Leach is a native of Wisconsin and is currently finishing up his master’s degree work at the University of Missouri at Columbia while here at the AGFC headquarters. He came aboard Jan. 9. 

Austin Booth, the AGFC director, said Wednesday at the January Commission Meeting in Little Rock that he had told Naylor during the hiring process “to find the next Luke Naylor.” 

Leach was at the Commission meeting on Wednesday to be introduced by Booth to the commissioners, but was also scheduled to fly on different days this week with AGFC biologists in their aerial surveys for the January waterfowl estimates.


Last Call for Permits

This week will mark the last application period available for both WRICE Program private lant permits and for WMA permits that will be offered for the last weekend of the season, Jan. 28-29. The waterfowl season in Arkansas officially closes on Jan. 31, and permits for WMAs that require them will be available on visitors’ kiosks for the final day (the youth and mobility-impaired blinds at Steve N. Wilson Raft Creek Bottoms WMA still much be applied for this week for Jan. 31). The application period begins at 3 p.m. Thursday and concludes at midnight Sunday. Winners of permits will be notified on Monday, Jan. 23, for the upcoming weekend and the permit days that follow Jan. 31.

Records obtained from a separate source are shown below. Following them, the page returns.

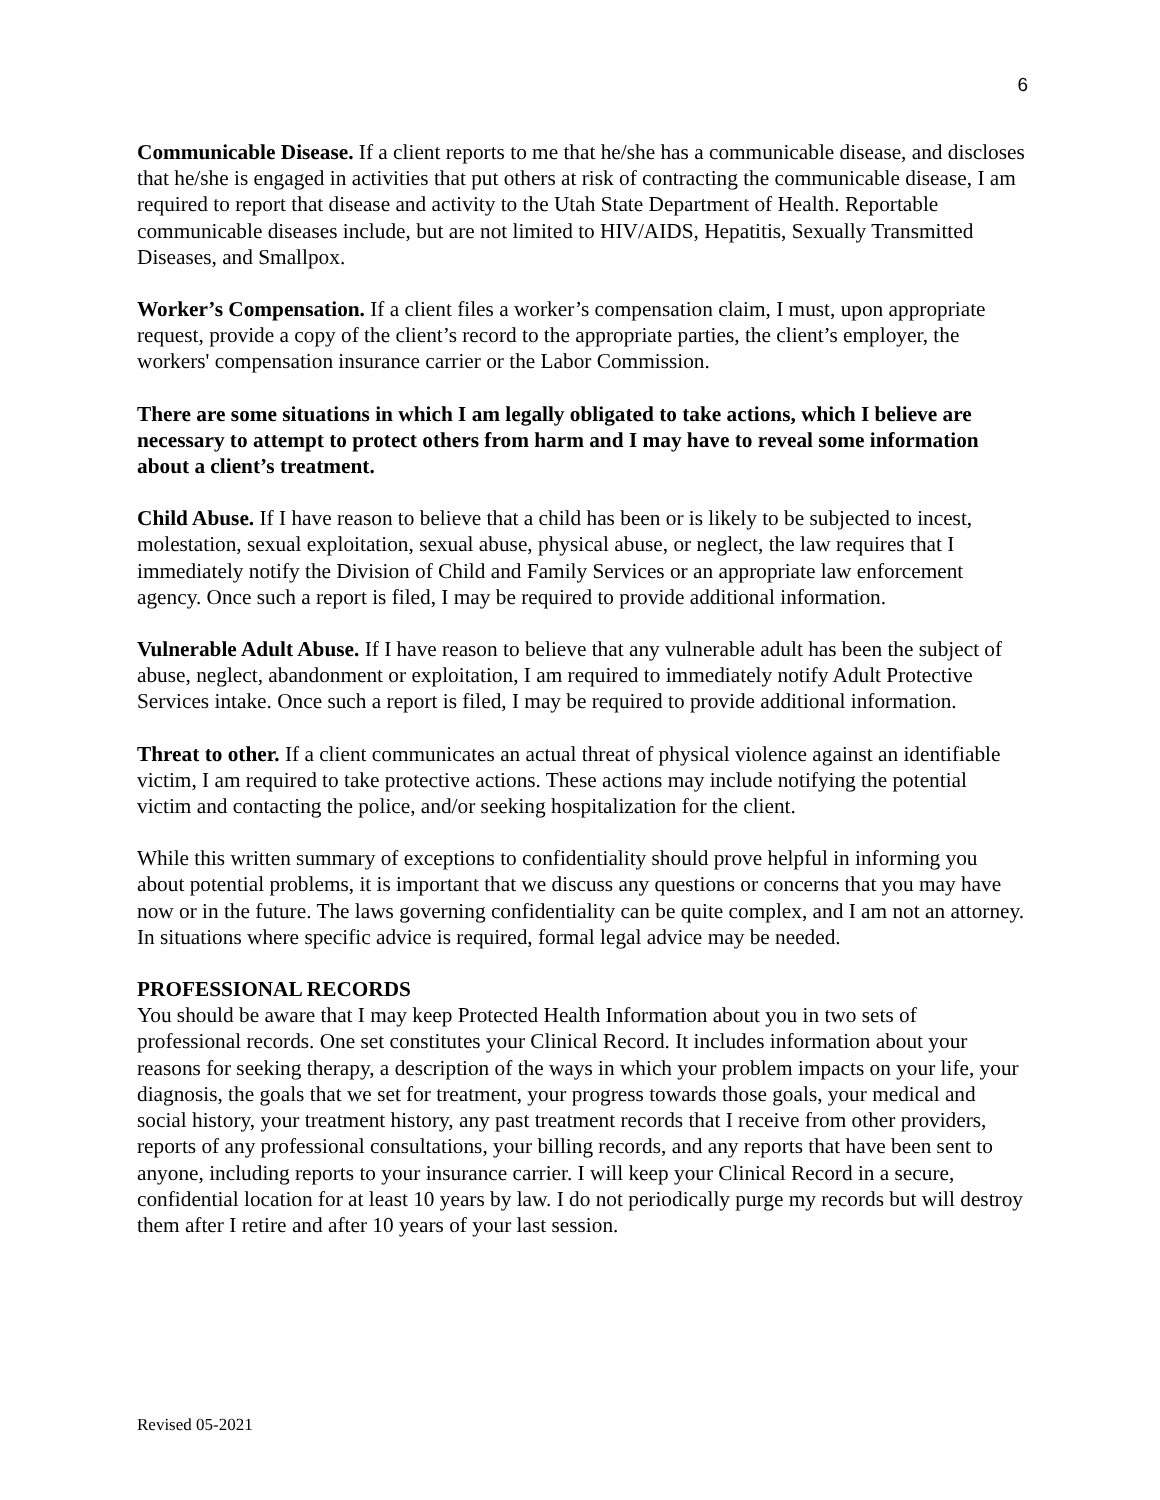6
Communicable Disease. If a client reports to me that he/she has a communicable disease, and discloses that he/she is engaged in activities that put others at risk of contracting the communicable disease, I am required to report that disease and activity to the Utah State Department of Health. Reportable communicable diseases include, but are not limited to HIV/AIDS, Hepatitis, Sexually Transmitted Diseases, and Smallpox.
Worker’s Compensation. If a client files a worker’s compensation claim, I must, upon appropriate request, provide a copy of the client’s record to the appropriate parties, the client’s employer, the workers' compensation insurance carrier or the Labor Commission.
There are some situations in which I am legally obligated to take actions, which I believe are necessary to attempt to protect others from harm and I may have to reveal some information about a client’s treatment.
Child Abuse. If I have reason to believe that a child has been or is likely to be subjected to incest, molestation, sexual exploitation, sexual abuse, physical abuse, or neglect, the law requires that I immediately notify the Division of Child and Family Services or an appropriate law enforcement agency. Once such a report is filed, I may be required to provide additional information.
Vulnerable Adult Abuse. If I have reason to believe that any vulnerable adult has been the subject of abuse, neglect, abandonment or exploitation, I am required to immediately notify Adult Protective Services intake. Once such a report is filed, I may be required to provide additional information.
Threat to other. If a client communicates an actual threat of physical violence against an identifiable victim, I am required to take protective actions. These actions may include notifying the potential victim and contacting the police, and/or seeking hospitalization for the client.
While this written summary of exceptions to confidentiality should prove helpful in informing you about potential problems, it is important that we discuss any questions or concerns that you may have now or in the future. The laws governing confidentiality can be quite complex, and I am not an attorney. In situations where specific advice is required, formal legal advice may be needed.
PROFESSIONAL RECORDS
You should be aware that I may keep Protected Health Information about you in two sets of professional records. One set constitutes your Clinical Record. It includes information about your reasons for seeking therapy, a description of the ways in which your problem impacts on your life, your diagnosis, the goals that we set for treatment, your progress towards those goals, your medical and social history, your treatment history, any past treatment records that I receive from other providers, reports of any professional consultations, your billing records, and any reports that have been sent to anyone, including reports to your insurance carrier. I will keep your Clinical Record in a secure, confidential location for at least 10 years by law. I do not periodically purge my records but will destroy them after I retire and after 10 years of your last session.
Revised 05-2021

Visit https://www.agfc.com/en/hunting/migratory-birds/waterfowl/special-waterfowl-permit-hunts/ for more information on all waterfowl hunting permits offered or to be directed to the application site (found also at “By Licenses/Check Game” on agfc.com). Each application is $5. Hunters may only apply for one WRICE field per week. WRICE permits are for the entire weekend, from 30 minutes before sunrise to sunset, and the winning hunter may being three other hunters. Permits in Raft Creek Bottoms, Sheffield Nelson Dagmar WMA and Red Cut Slough, including the youth and mobility-impaired blinds in Raft Creek, are for one day of the two-day weekend, opening up opportunity for hunters to try for either day.